Brandt’s visual reflection on these histories of conquest, materiality and the arts is acutely memorable where the intimate meets the structural in dress, bodies and homes. Powerful images depict people and, most particularly, the proud presence of Herero women in their evocative Victorian-inspired ‘long dress’, notably close to the graves of genocide victims on the coast.
Brandt’s photographs create a visual counterbalance to the colonial legacy of land dispossession with this tradition appropriated from the colonisation of women’s power, beauty and embodiment.
Queering heritage: Intersectional activism
The legacy of colonisation and genocide in Namibia is not entirely symbolic. Nor can decolonial art practice remain symbolic only.
Rooted in Namibia’s colonial histories, socio-economic and gendered inequalities are real and devastating. These pose demanding challenges of moving beyond guilt and complicity for a white woman artist in southern Africa.
In November 2022 the statue of German colonial officer Curt von François in Windhoek was removed following two years of vigorous campaigning by memory activists. On that day, two young artists of OvaHerero descent, Muningandu Hoveka and Gift Uzera, together with Brandt, performed and recorded a jointly curated intervention at the site of the contested monument, which they named ‘Man of War: Leave My House’.

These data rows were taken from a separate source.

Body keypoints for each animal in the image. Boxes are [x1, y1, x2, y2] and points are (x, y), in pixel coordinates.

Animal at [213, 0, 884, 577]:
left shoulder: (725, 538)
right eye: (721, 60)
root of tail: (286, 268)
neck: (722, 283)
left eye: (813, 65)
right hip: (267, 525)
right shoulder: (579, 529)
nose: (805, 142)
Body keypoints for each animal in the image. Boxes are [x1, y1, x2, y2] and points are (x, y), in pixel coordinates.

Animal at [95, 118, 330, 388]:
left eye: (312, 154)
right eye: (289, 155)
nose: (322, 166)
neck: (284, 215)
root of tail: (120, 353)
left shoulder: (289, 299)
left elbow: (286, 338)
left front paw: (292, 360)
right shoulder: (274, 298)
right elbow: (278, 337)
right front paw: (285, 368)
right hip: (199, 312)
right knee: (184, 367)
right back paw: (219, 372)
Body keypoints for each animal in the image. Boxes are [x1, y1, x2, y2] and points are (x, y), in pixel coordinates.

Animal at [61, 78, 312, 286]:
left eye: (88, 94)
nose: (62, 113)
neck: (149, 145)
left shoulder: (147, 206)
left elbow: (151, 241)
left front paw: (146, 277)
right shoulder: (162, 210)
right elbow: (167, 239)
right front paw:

‘The Distance Within’ contains images of Hoveka and Uzera standing on the plinth of the monument, raising their hands to the sky with their backs turned to the statue. It also unlocks the view on Uzera dancing in celebration as the crane lifts the wrapped colonial statue.
In an essay published in the book, Hoveka and Uzera express their desire to (re)connect with their traditions and histories, which were destroyed during violent colonial conquest and rule, by translating their culture and rituals into new practices and identities.

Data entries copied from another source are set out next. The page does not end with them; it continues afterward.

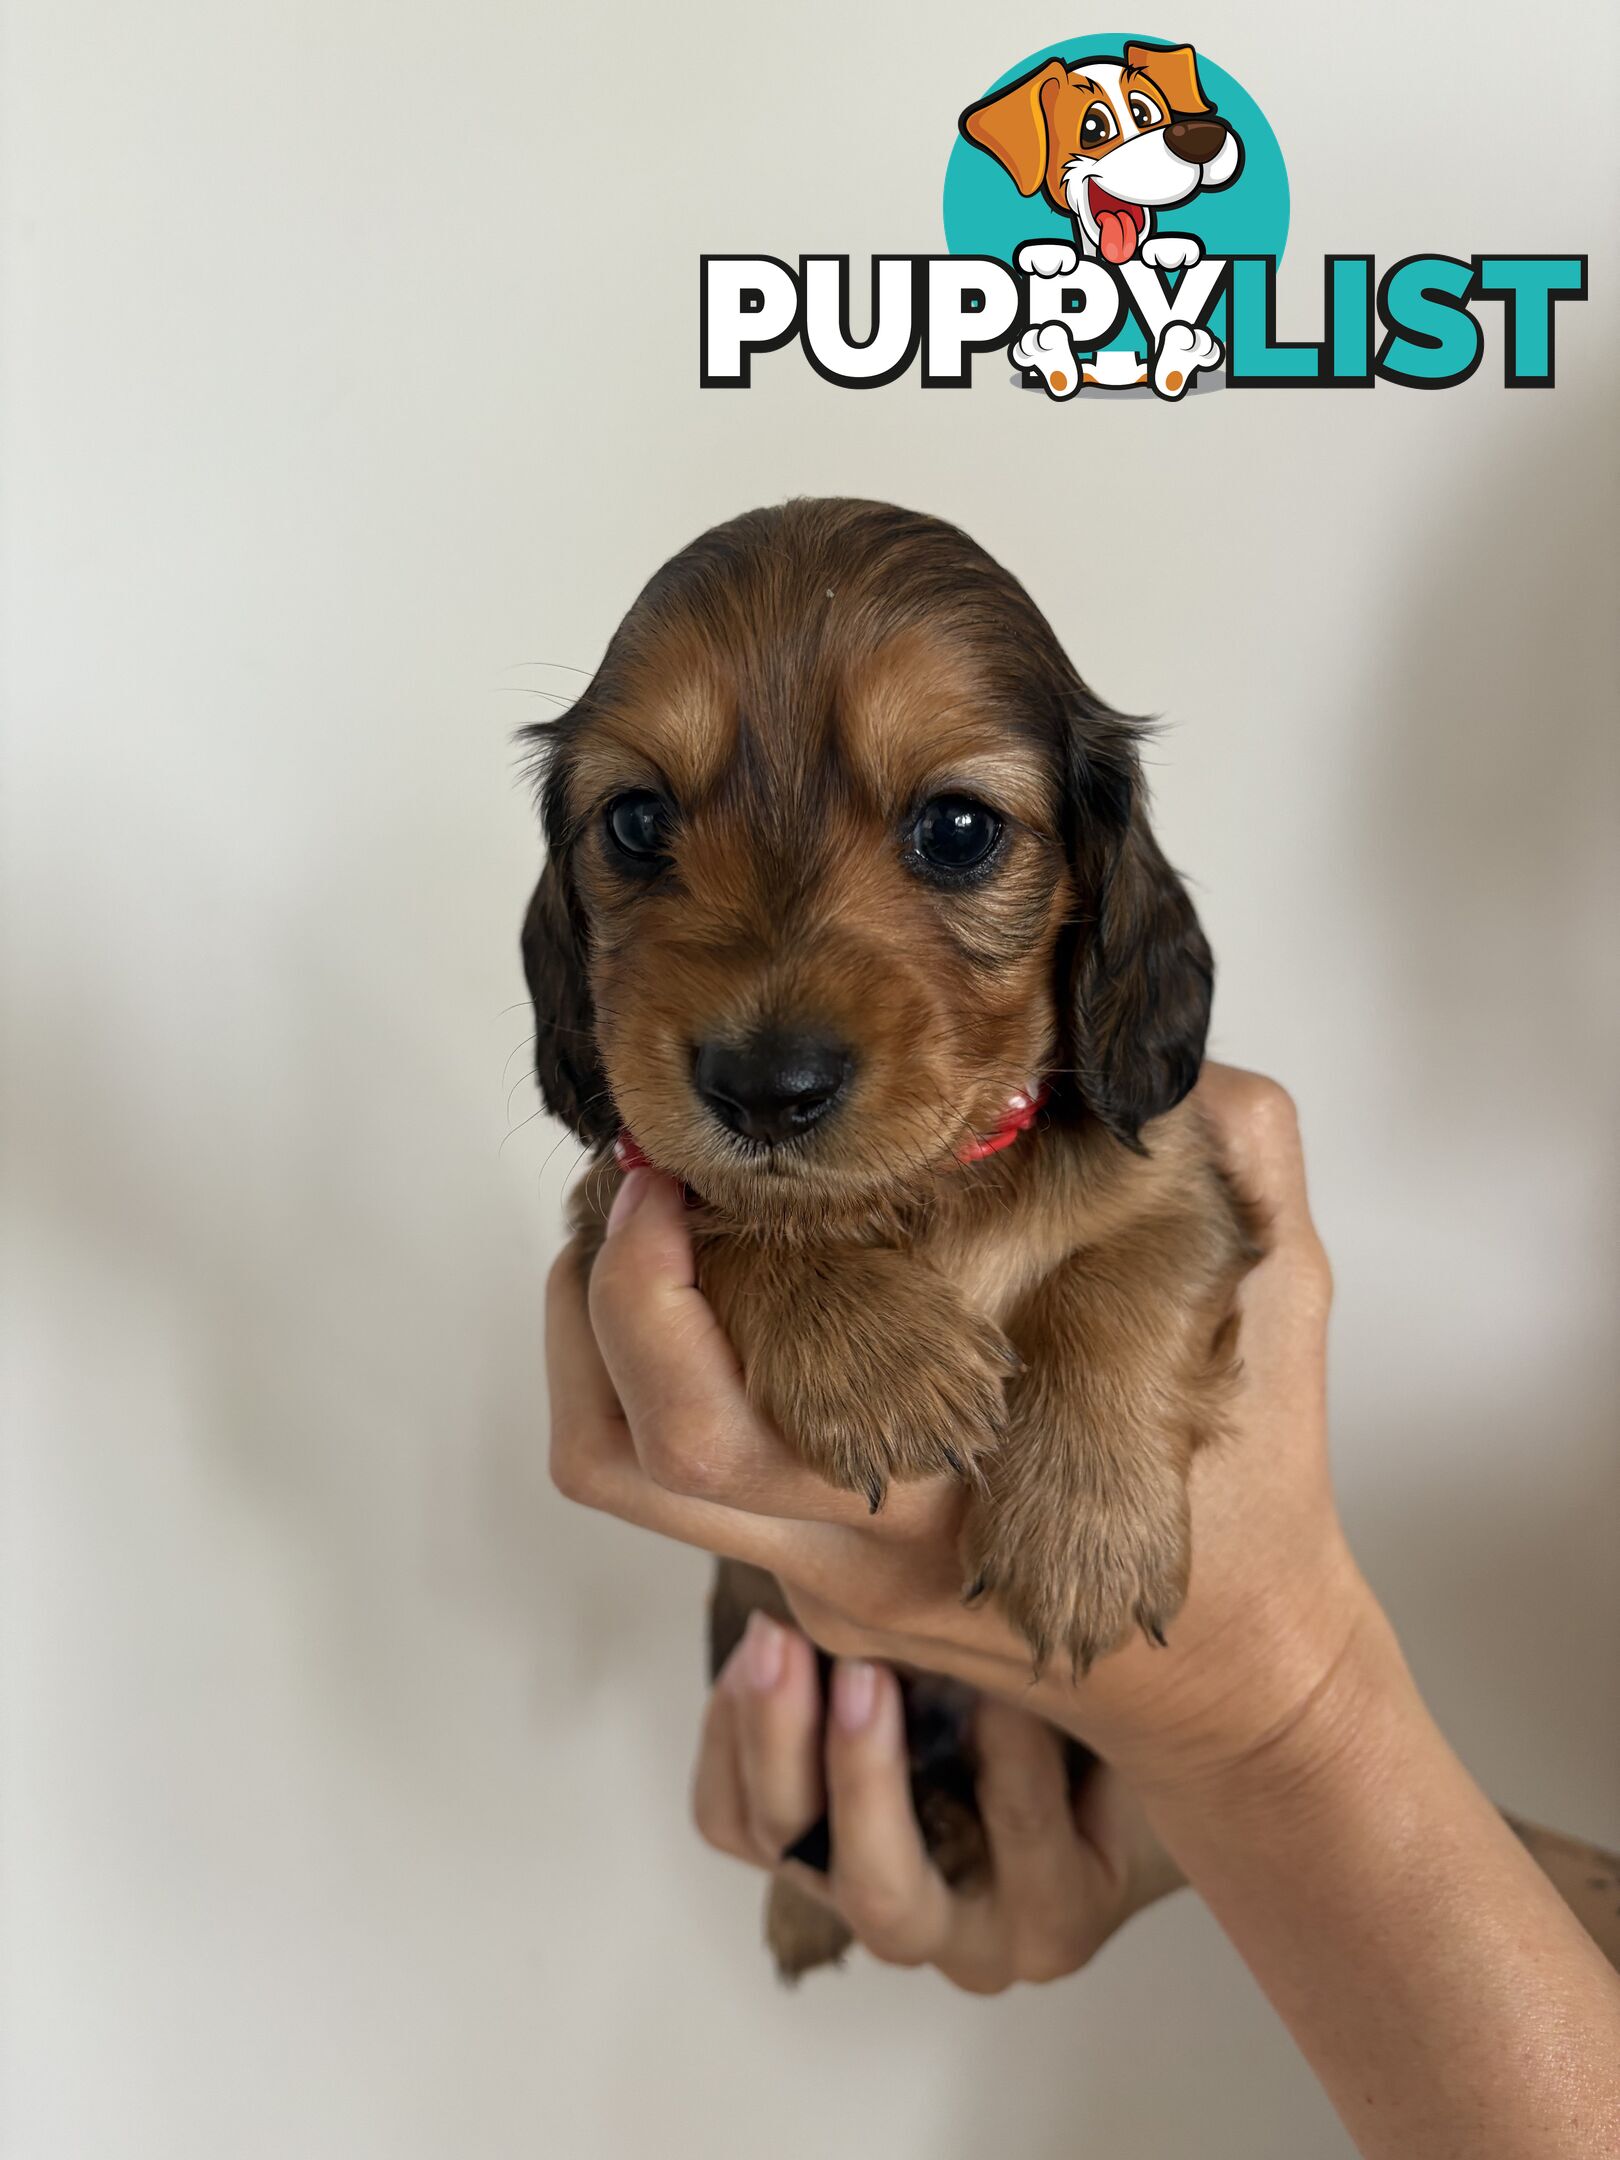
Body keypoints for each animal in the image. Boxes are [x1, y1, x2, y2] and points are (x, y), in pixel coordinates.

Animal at [527, 501, 1261, 1978]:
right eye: (635, 820)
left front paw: (1083, 1534)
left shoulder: (1191, 1178)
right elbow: (727, 1210)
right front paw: (877, 1361)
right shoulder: (616, 1195)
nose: (764, 1087)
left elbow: (1125, 1274)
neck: (925, 1191)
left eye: (960, 828)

As young artists in Namibia, they write: “We are listening and creating new stories and yet wish to nurture our ancestral mythologies and traditions. We are here and we will continue to create our own embodied future archives.” Their work exemplifies future-oriented memory work with the aim of an inclusive post-colonial Namibian society.
Brandt dedicates ‘The Distance Within’ to Namibian “intersectional activists past and present whose efforts embody decoloniality”.

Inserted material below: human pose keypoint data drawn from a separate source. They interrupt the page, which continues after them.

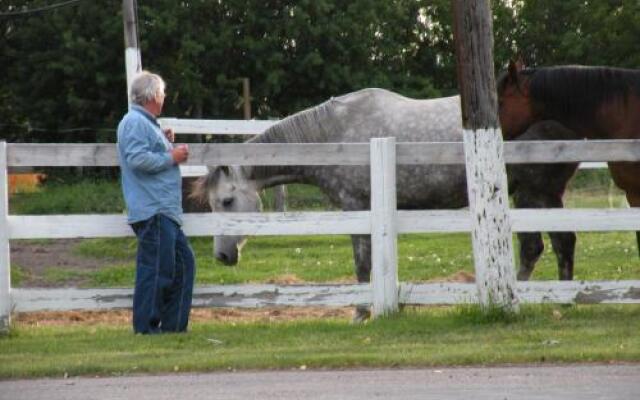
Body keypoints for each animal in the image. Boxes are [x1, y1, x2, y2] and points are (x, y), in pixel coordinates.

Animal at [192, 90, 576, 318]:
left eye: (227, 200)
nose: (222, 255)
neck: (334, 137)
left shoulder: (356, 208)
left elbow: (363, 268)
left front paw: (361, 312)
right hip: (537, 197)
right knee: (556, 245)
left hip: (533, 193)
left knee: (540, 247)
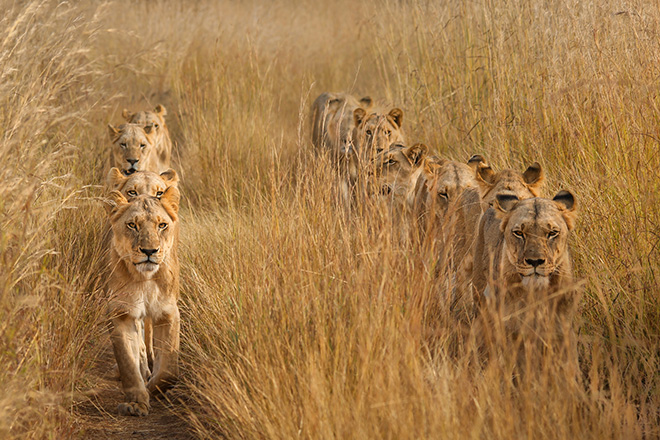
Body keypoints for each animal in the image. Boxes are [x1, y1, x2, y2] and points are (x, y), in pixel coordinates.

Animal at [107, 188, 182, 416]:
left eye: (162, 225)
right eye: (132, 225)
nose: (150, 252)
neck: (146, 279)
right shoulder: (121, 312)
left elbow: (170, 370)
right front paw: (136, 403)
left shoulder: (167, 312)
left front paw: (152, 389)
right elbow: (128, 363)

From the position of her own complicated Namibian-German ancestry, she embarks on a pursuit of solidarity beyond guilt that emerges from hopes to contest injustice, while being aware of the complexity and unevenness of relations of power.
The artist’s thoughtful reflections about positionality and allyship as a white, female artist working in the post-apartheid era and resisting colonial amnesia, explore these challenges.
Brandt’s aesthetic and political sense embrace her inheritance of a regime of domination, which she, as a Namibian of German and South African descent, continues to occupy and from which she continues to benefit: histories and structures of racial privilege and white supremacy.
Her perceptive understanding of her implicated subject position (as conceptualised by the prominent holocaust and memory studies scholar Michael Rothberg) translates into an ambivalent sense of belonging and self-critique.
She writes: “In the space of embodied performance … co-creating and co-authoring became a form of reconciliation and friendship.” With this beautiful and insightful new book, Brandt demonstrates possibilities of new solidarities, allyship and productive collaborations.
An extended review of ‘The Distance Within’ is forthcoming in ‘Acta Germanica: German Studies in Africa’, Vol. 53, (December) 2025.